In my world, I had more cousins than most of my friends but Clare Bowden, the owner of Mandatory Clothing, was also born in 1969, and the poor thing grew up without a single cousin. Her parents were born in the late 1920s and they were both only children which was rare at the time. When they married, they resolved to have a big family, and she is the youngest of six, born when her mother was 40.

Clare Bowden

Her family lived rurally, in Tutukaka, near Whangārei, and one of Clare’s memories is of the summer holidays when her school friends and rural neighbours had cousins visiting from the city. She felt like she was missing out. She also missed out having aunts and uncles – another joy in my life, as I love mine.

“The houses we loved to visit filled up with people who knew them well.

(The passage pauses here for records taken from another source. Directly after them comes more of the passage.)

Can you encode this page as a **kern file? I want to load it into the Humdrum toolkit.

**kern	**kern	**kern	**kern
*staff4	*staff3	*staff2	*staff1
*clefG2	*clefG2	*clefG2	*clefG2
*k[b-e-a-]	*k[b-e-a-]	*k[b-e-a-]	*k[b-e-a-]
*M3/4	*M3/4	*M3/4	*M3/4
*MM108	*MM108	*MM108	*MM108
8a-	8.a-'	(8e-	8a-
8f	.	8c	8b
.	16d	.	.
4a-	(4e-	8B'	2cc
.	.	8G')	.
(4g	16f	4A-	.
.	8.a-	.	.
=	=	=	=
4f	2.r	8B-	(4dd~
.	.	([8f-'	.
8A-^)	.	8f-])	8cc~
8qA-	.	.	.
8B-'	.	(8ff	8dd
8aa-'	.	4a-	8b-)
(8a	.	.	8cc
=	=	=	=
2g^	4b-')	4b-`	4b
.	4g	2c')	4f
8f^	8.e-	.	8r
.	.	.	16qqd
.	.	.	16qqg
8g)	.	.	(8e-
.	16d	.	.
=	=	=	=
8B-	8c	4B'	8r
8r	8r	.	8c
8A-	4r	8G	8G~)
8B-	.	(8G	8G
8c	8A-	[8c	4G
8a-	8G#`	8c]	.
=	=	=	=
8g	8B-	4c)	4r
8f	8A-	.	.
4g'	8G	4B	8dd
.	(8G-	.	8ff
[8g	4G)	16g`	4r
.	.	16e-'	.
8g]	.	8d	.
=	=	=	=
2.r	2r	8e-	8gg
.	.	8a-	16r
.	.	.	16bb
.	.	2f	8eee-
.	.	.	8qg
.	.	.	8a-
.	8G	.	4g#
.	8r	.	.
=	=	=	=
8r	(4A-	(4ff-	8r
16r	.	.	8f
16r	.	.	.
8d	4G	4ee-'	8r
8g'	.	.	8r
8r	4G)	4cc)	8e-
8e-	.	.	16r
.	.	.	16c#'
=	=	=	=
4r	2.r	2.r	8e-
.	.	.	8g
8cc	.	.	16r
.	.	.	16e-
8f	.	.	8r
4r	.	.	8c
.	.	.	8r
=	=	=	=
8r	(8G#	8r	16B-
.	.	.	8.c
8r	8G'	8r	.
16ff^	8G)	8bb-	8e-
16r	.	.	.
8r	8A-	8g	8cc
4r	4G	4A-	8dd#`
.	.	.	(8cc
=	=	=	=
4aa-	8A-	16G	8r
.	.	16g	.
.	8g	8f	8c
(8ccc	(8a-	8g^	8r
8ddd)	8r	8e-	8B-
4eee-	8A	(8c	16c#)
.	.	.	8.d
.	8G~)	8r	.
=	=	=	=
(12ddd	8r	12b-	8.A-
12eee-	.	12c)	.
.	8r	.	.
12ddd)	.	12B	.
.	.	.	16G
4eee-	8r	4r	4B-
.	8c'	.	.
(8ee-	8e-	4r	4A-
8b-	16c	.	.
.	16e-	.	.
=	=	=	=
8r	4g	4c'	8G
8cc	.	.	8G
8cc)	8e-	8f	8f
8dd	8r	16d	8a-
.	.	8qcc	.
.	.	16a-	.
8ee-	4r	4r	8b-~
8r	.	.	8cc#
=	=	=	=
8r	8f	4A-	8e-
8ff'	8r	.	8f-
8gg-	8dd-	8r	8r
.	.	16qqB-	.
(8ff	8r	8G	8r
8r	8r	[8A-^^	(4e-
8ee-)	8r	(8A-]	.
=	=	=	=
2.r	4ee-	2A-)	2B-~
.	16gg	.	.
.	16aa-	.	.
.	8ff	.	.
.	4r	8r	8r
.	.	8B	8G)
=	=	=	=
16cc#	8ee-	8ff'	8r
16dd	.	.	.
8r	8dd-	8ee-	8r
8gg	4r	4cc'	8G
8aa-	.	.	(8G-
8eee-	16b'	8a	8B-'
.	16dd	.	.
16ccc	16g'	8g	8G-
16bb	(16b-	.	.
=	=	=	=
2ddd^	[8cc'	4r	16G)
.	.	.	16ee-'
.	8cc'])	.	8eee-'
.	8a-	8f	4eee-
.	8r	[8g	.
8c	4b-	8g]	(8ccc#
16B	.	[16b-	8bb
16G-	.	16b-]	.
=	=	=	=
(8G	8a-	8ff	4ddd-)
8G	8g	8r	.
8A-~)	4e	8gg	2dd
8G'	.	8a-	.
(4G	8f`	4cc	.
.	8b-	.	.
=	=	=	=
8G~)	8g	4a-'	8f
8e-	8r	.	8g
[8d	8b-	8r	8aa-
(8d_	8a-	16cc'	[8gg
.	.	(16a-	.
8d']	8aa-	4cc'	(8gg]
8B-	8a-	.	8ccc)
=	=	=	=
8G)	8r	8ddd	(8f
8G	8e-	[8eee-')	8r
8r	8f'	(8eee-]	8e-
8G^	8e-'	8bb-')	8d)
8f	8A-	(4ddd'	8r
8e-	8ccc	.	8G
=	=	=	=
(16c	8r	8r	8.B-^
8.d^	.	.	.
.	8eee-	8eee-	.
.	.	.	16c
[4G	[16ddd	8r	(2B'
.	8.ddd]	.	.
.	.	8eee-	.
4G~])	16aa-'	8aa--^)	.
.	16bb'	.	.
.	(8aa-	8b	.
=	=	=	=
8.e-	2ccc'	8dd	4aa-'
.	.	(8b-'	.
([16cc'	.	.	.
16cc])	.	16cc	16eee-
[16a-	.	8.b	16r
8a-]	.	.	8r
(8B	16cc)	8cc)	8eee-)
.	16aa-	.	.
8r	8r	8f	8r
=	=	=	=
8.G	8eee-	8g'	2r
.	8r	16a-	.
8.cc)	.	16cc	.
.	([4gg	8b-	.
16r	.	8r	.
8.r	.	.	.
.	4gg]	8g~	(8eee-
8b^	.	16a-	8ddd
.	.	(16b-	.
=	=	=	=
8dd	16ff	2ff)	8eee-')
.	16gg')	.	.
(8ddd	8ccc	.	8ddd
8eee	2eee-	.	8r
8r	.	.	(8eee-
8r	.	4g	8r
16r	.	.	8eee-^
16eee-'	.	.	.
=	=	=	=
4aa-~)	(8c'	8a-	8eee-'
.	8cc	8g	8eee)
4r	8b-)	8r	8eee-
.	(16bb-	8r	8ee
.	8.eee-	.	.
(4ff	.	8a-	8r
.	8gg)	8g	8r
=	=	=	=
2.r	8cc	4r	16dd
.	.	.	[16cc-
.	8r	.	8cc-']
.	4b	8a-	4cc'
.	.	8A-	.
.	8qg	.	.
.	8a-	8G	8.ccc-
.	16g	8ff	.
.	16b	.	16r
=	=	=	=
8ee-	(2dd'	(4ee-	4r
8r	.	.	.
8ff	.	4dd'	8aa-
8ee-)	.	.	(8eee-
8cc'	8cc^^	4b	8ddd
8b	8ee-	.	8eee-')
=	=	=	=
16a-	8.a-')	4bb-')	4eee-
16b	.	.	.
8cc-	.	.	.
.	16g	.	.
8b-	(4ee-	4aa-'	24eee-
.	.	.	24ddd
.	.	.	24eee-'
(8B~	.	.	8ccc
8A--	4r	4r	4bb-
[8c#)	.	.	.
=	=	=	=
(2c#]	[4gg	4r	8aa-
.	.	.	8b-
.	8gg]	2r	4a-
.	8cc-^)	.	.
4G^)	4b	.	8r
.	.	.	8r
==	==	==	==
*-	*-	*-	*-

We were on our own with mum and dad and grandparents, in our tiered age range. Cousins of similar ages looked a lot of fun,’’ she says.

Cousins are fun, and I’m a huge fan of big family events, where the only thing that really matters is the company: who cares what food and drink is served, or whether someone’s living room has been vacuumed.

I’m a bit sad that over the decades, cousins – along with aunts and uncles - might become a rare species.

Sarah Catherall lives in Wellington and is the author of How to Break Up Well: Surviving and Thriving After Separation.